- Pictures paired with source code:
--------------------------------
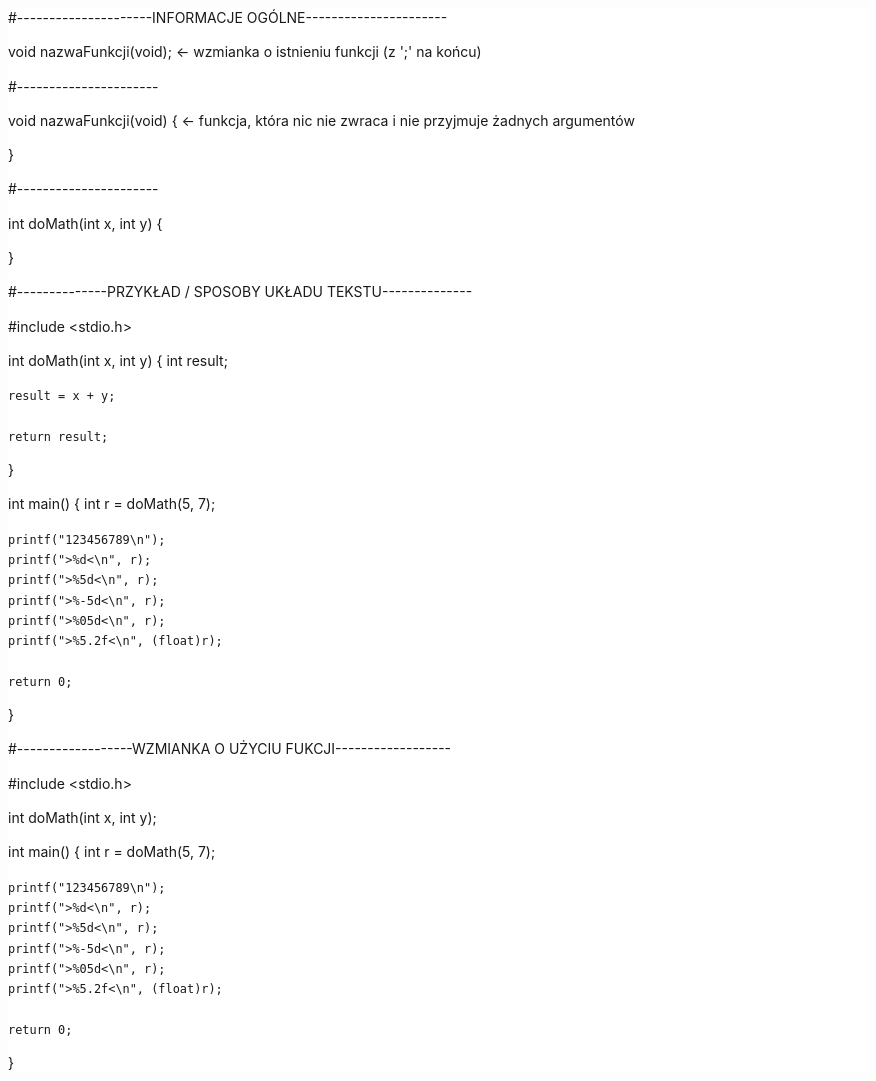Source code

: #---------------------INFORMACJE OGÓLNE----------------------

void nazwaFunkcji(void);    <- wzmianka o istnieniu funkcji (z ';' na końcu)

#----------------------

void nazwaFunkcji(void) {   <- funkcja, która nic nie zwraca i nie przyjmuje żadnych argumentów

}

#----------------------

int doMath(int x, int y) {
    
}

#--------------PRZYKŁAD / SPOSOBY UKŁADU TEKSTU--------------

#include <stdio.h>

int doMath(int x, int y) {
    int result;
    
    result = x + y;
    
    return result;
}

int main()
{
    int r = doMath(5, 7);
    
    printf("123456789\n");
    printf(">%d<\n", r);
    printf(">%5d<\n", r);
    printf(">%-5d<\n", r);
    printf(">%05d<\n", r);
    printf(">%5.2f<\n", (float)r);
    
    return 0;
}

#------------------WZMIANKA O UŻYCIU FUKCJI------------------

#include <stdio.h>

int doMath(int x, int y);

int main()
{
    int r = doMath(5, 7);
    
    printf("123456789\n");
    printf(">%d<\n", r);
    printf(">%5d<\n", r);
    printf(">%-5d<\n", r);
    printf(">%05d<\n", r);
    printf(">%5.2f<\n", (float)r);
    
    return 0;
}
--------------------------------
- Task instructions:
Since the pictures are not wanted, write out the rest of the data exactly as it reads.

- Written answer:
Source code

: #---------------------INFORMACJE OGÓLNE----------------------

void nazwaFunkcji(void);    <- wzmianka o istnieniu funkcji (z ';' na końcu)

#----------------------

void nazwaFunkcji(void) {   <- funkcja, która nic nie zwraca i nie przyjmuje żadnych argumentów

}

#----------------------

int doMath(int x, int y) {
    
}

#--------------PRZYKŁAD / SPOSOBY UKŁADU TEKSTU--------------

#include <stdio.h>

int doMath(int x, int y) {
    int result;
    
    result = x + y;
    
    return result;
}

int main()
{
    int r = doMath(5, 7);
    
    printf("123456789\n");
    printf(">%d<\n", r);
    printf(">%5d<\n", r);
    printf(">%-5d<\n", r);
    printf(">%05d<\n", r);
    printf(">%5.2f<\n", (float)r);
    
    return 0;
}

#------------------WZMIANKA O UŻYCIU FUKCJI------------------

#include <stdio.h>

int doMath(int x, int y);

int main()
{
    int r = doMath(5, 7);
    
    printf("123456789\n");
    printf(">%d<\n", r);
    printf(">%5d<\n", r);
    printf(">%-5d<\n", r);
    printf(">%05d<\n", r);
    printf(">%5.2f<\n", (float)r);
    
    return 0;
}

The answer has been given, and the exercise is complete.